-- What this task involves --
Copy the listing from the line with "Фотовспышки" up to and including the line with "Телеконвертер Sigma", putting "Фотовспышка" wherever "Вспышка" appears and changing nothing else.

--- Information given ---

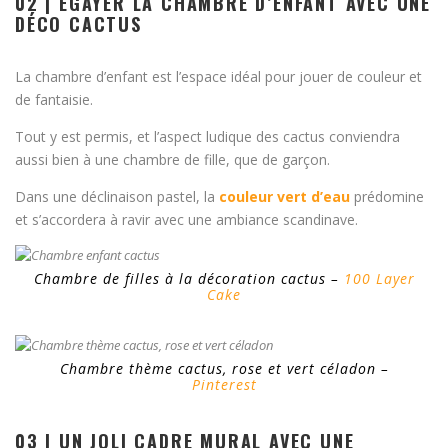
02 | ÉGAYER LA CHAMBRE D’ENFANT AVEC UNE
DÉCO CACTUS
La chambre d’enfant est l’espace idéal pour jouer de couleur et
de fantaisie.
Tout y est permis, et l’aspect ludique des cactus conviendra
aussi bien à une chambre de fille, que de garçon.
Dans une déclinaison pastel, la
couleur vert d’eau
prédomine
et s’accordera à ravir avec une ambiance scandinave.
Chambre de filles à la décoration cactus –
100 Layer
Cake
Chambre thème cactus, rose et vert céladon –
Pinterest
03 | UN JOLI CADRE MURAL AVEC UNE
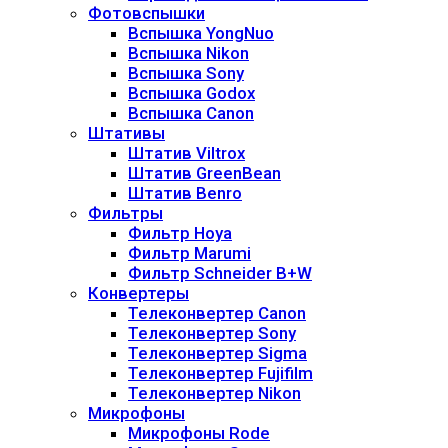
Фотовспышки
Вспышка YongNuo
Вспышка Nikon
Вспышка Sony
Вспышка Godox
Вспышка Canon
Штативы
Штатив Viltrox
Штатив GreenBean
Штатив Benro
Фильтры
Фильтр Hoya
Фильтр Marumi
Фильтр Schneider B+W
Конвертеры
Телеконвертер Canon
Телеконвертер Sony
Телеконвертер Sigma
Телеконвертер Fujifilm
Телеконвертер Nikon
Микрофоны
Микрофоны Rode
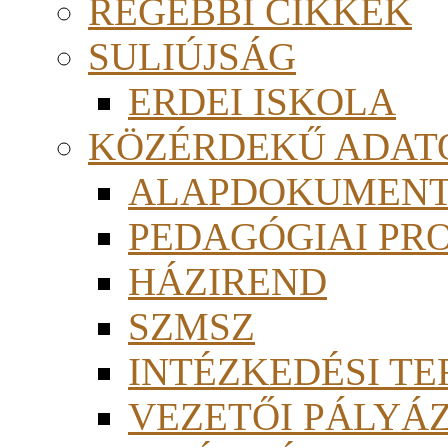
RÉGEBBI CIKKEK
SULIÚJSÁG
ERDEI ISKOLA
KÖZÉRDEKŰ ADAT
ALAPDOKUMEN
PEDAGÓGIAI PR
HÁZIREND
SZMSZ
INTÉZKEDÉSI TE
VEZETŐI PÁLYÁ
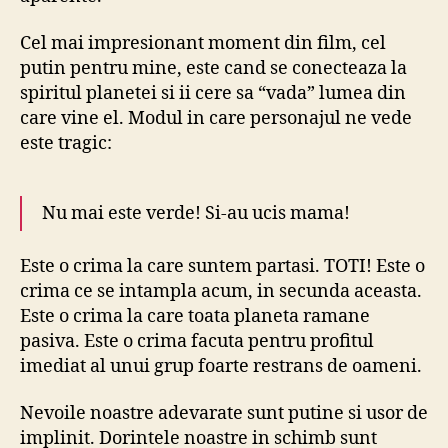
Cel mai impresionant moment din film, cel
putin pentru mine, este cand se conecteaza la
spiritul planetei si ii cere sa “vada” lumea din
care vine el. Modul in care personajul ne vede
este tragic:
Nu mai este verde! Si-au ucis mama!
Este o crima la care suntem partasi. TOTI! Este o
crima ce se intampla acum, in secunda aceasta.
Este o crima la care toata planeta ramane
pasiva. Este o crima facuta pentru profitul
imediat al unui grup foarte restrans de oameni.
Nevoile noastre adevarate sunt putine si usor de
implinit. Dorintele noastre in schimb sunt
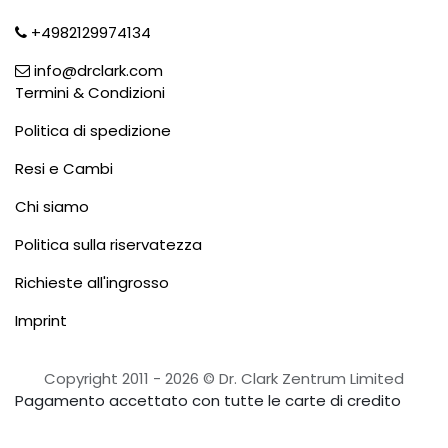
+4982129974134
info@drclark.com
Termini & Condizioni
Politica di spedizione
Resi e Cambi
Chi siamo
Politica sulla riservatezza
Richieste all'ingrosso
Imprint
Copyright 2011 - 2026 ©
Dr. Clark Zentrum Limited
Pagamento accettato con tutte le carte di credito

---

-- Answer section --
Фотовспышки
Фотовспышка YongNuo
Фотовспышка Nikon
Фотовспышка Sony
Фотовспышка Godox
Фотовспышка Canon
Штативы
Штатив Viltrox
Штатив GreenBean
Штатив Benro
Фильтры
Фильтр Hoya
Фильтр Marumi
Фильтр Schneider B+W
Конвертеры
Телеконвертер Canon
Телеконвертер Sony
Телеконвертер Sigma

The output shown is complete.